Home health care providers may be feeling pressure to improve “population health,” but they might not know what that phrase means. And they’re not to blame: While better population health is a stated goal of many new policies and models under the Affordable Care Act, there is no clear, widely accepted definition of the term, industry leaders say.
“I think of population health management like a unicorn; everyone can describe it but no one’s seen it,” said Lynn Simon, M.D., president of clinical services and chief quality officer for Community Health Systems, a Tennessee-based national hospital system with a home care and hospice division. She spoke at the National Association for Home Care & Hospice Financial Management Conference & Expo in Nashville on Monday.
The way that Community Health Systems approaches population health management is through initiatives to identify gaps in patient care — for example, by looking at electronic medical record data to find patients who haven’t been receiving regular care for their diabetes.
While doing interventions for these patients might not rise to the level of what might be considered population health management by some, it is a way of providing more coordinated care for Community Health Systems patients, Simon said.
“I think coordination is the word,” said Keith G. Myers, chairman, CEO and co-founder of LHC Group, one of the nation’s largest home health providers. “For me, I don’t know how population management is defined, if there’s a generally accepted definition, but if it’s not coordination of care that leads to higher quality outcomes with a lower cost, then I don’t know what the point is.”
Barbara Knott, regional executive director of home care services for health system Kaiser Permanente in Southern California, took a bigger picture view in offering her definition.
“From my perspective, it’s a combination of different factors,” she said. “There’s the health care, there’s individual behavior, there’s social environment, physical environment, there’s genetics. All of that combines to really determine the population of a community, or the health of any given population.”
Understanding and managing those factors is what health care providers, including those in home health, are being called upon to do, she said. And doing so requires action on multiple fronts, including risk stratification and targeted screenings/outreach for subgroups that are at risk for certain health issues, as well as models for utilization and cost to ensure that health care remains affordable for everyone in a specific community.
Yet another take on population health: It’s not worth getting too hung up on what it means, because it’s become a catch-all term for health care reform generally.

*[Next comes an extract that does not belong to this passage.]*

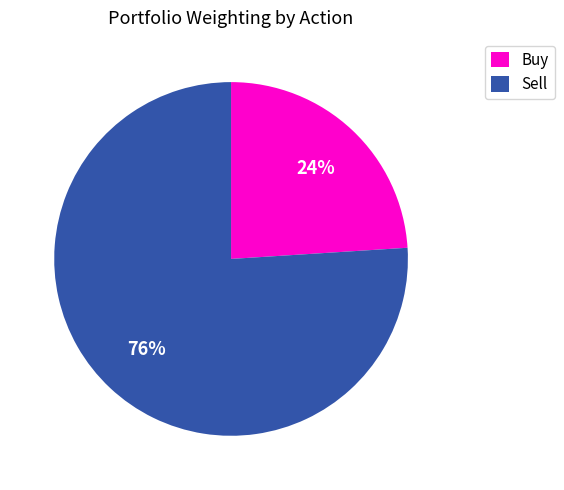

Is there any slice that represents more than half of the pie?

Yes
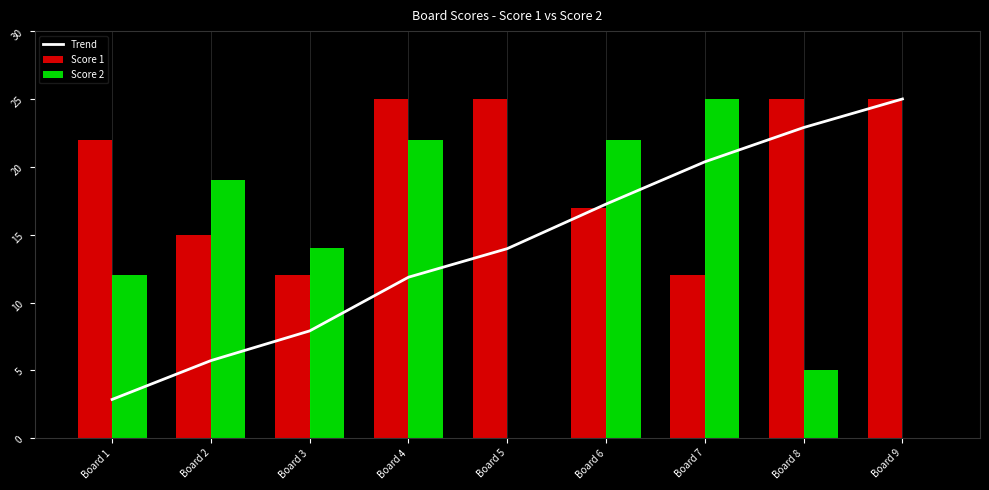

The Trend series shows 17.3 at Board 6. True or false?

True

“My cynic’s going to come out,” said Paul Babinski, president at Liberty Healthcare & Rehabilitation Services, a privately owned organization out of North Carolina operating 21 skilled nursing facilities and 24 home care/hospice offices. “I think population health management is just a politically correct [phrase] … It’s the new way of health care delivery … It sounds a little George Orwellian to me, but it’s the label we’ve put on it.”
Pick a Population
Part of the confusion surrounding the term might be its vagueness about what “population” is being discussed. Home health providers might be wise to consider how they can help manage the health of — and reduce the costs of care for — specific populations. LHC’s Myers offered an example illustrating this point.
The chief financial officer of a hospital partner called LHC with a pain point: 17 specific indigent patients costing the hospital nearly $300,000 on a cash basis a year.
The hospital executive asked LHC, as one of the hospital’s joint venture partners, to devise a plan to keep these patients out of the acute-care setting.
“We put together a plan to manage those patients, and were able to reduce costs about 40% annually,” he said. “That’s the best population health success story we have to date.”
The issue stems from the fact that indigent patients often have multiple chronic conditions yet are sent home from the hospital without support services, because they cannot afford them, Myers told HHCN.
By forging personalized care plans and affording 24-hour availability to caregivers, a home health provider can both keep conditions in check and do interventions — often in the middle of the night — when there are exacerbations, preventing emergency department visits and other hospital utilization, he said.
The story suggests that hospitals and health systems might have a particular pain point with indigent patients, and that in-home care can be a key part of the solution.
But home health providers need to be sure they have an arrangement by which they still can receive appropriate payment for this type of care, such as through a joint venture or another model, Myers cautioned.
Still, he is bullish on home health’s ability to serve this patient population.
“Home care can definitely reduce the cost of managing these patients,” he said.